ZrHa_update - a fast construction for iterated hashing
I've been pondering over the XXH3 main loop for big inputs. It is based on the UMAC construction / NH hash-function family. NH basically means you multiply the data with itself. The original NH goes like this:
Before multiplication, the data is "normalized" with random key material. The purpose is to reduce the chance of multiplication going wrong, e.g. long stretches of zero bits in the multipliers should become unlikely. But still, multiplication by 0 cannot be ruled out, with the probability of 2^-32. This is kind of okay for a 32-bit hash function, which the original UMAC strives to provide. But this is way too bad for even a remotely decent 64-bit hash. Another problem is that the multiplication is not invertible, and may lose data too early. Both problems can be addressed by re-adding the data atop the product.
void update(uint64_t *state, uint64_t data, uint64_t key)
{
uint64_t x = data + key;
uint64_t m = (uint32_t) x * (x >> 32);
*state += m + x;
}
But there is an even better way, which Yann calls cross-pollenization. Since any practical implementation would have multiple states anyway, we can re-add the data atop of the other product:
By this time we've moved away from the original NH far enough, and it didn't promise much anyway. So let's rethink the construction, I thought. Why do we even need the key? We want the multipliers to be random-looking. But if manage to maintain the state itself random-looking, then there is no need for the key. Instead, we can "normalize" the data by simply feeding it right into the state.

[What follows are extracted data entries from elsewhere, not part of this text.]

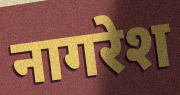
नागरेश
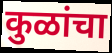
कुळांचा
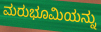
ಮರುಭೂಮಿಯನ್ನು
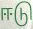
ஈடு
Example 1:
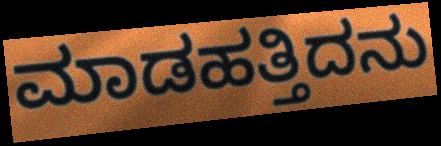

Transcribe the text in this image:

ಮಾಡಹತ್ತಿದನು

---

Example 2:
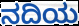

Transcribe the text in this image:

ನದಿಯ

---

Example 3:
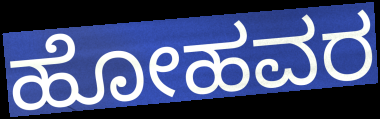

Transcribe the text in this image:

ಹೋಹವರ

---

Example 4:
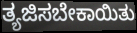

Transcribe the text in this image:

ತ್ಯಜಿಸಬೇಕಾಯಿತು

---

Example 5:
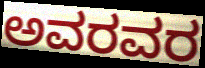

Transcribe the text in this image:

ಅವರವರ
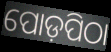
ପୋଡ଼ପିଠା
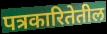
पत्रकारितेतील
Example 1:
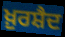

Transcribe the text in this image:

ਖ਼ੁਰਸ਼ੈਦ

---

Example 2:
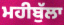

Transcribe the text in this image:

ਮਹੀਬੁੱਲਾ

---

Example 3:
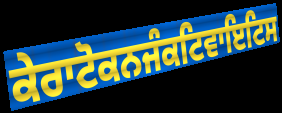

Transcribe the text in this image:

ਕੇਰਾਟੋਕਨਜੰਕਟਿਵਾਇਟਿਸ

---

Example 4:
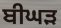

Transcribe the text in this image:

ਬੀਘੜ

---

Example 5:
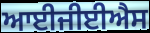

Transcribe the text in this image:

ਆਈਜੀਈਐਸ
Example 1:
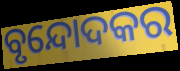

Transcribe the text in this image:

ବୃନ୍ଦୋଦକର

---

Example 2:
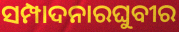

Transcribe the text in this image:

ସମ୍ପାଦନାରଘୁବୀର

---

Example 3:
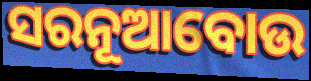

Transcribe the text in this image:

ସରନୂଆବୋଉ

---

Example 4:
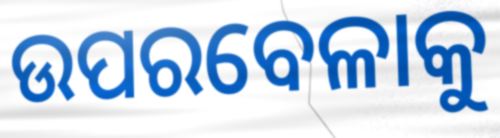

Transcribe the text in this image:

ଉପରବେଳାକୁ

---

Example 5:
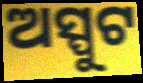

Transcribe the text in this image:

ଅସ୍ପୁଟ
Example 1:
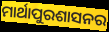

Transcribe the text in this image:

ମାର୍ଥାପୁରଶାସନର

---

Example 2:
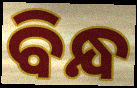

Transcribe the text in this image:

ବିନ୍ଧ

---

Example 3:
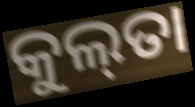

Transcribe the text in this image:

କୁଲ୍‌ତା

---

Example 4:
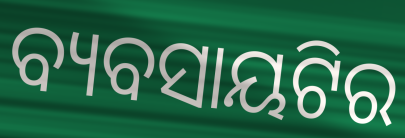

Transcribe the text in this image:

ବ୍ୟବସାୟଟିର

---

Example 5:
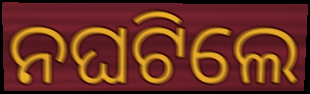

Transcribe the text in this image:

ନଘଟିଲେ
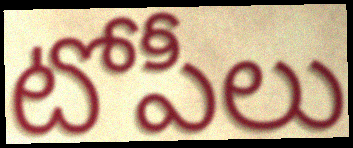
టోపీలు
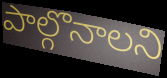
పాల్గొనాలని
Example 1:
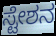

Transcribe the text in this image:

ಸ್ಟೇಶನ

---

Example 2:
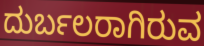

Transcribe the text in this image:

ದುರ್ಬಲರಾಗಿರುವ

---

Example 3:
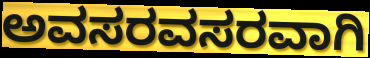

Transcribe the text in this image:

ಅವಸರವಸರವಾಗಿ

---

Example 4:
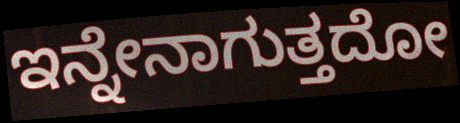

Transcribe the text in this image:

ಇನ್ನೇನಾಗುತ್ತದೋ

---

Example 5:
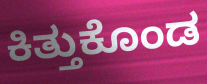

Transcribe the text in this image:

ಕಿತ್ತುಕೊಂಡ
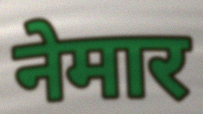
नेमार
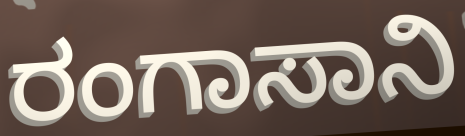
ರಂಗಾಸಾನಿ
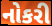
નોકરી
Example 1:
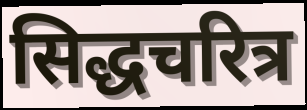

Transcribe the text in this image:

सिद्धचरित्र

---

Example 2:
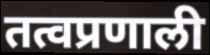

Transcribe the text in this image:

तत्वप्रणाली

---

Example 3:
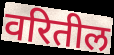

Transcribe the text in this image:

वरितील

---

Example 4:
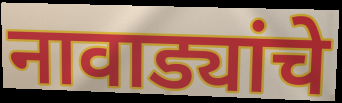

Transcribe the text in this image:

नावाड्यांचे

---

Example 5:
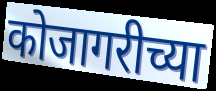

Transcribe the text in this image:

कोजागरीच्या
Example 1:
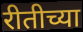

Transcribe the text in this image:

रीतीच्या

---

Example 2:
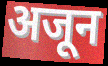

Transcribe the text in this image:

अजून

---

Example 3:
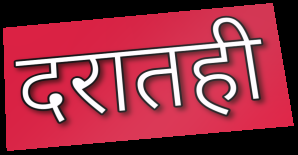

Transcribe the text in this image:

Now, what can go wrong with this construction? It feels that there's an increased risk of the data interfering with itself, but at least there is no trivial way for the data to self-cancel. So I tried various clever ways to subvert the construction, only to discover a rather simple one: just feed zeros into it, and it will break soon enough.
int main()
{
uint64_t state[2] = {
UINT64_C(0x736f6d6570736575),
UINT64_C(0x646f72616e646f6d),
};
uint64_t data[2] = { 0, 0 };
for (int i = 0; i < 256; i++) {
update(state, data);
if (i % 16 == 15)
printf("%016" PRIx64 " %016" PRIx64 "\n", state[0], state[1]);
}
return 0;
}
It is easier to understand what happens here if we revert, for a moment, to a non-interleaved variant, i.e. state[0] = m0 + x0. This variant degenerates much faster (in about 64 instead of 256 iterations). So what happens here is that we have the iterations like
lo,hi = lo*hi + lo,hi
lo,hi = lo*hi + lo,hi
where "lo,hi" designates a 64-bit quantity constructed from 32-bit halves. Now, I don't have a mathematical proof, but what seems to be happening here is that the "lo" half is eventually a multiple of the original "lo" half, and on each iteration, this multiple is more likely to be even than odd. Once "lo,hi" is even, there is no way for "lo*hi + lo,hi" to become odd. It can only stay even or become "more even". And becoming "more even" means pushing the multiplier towards zero.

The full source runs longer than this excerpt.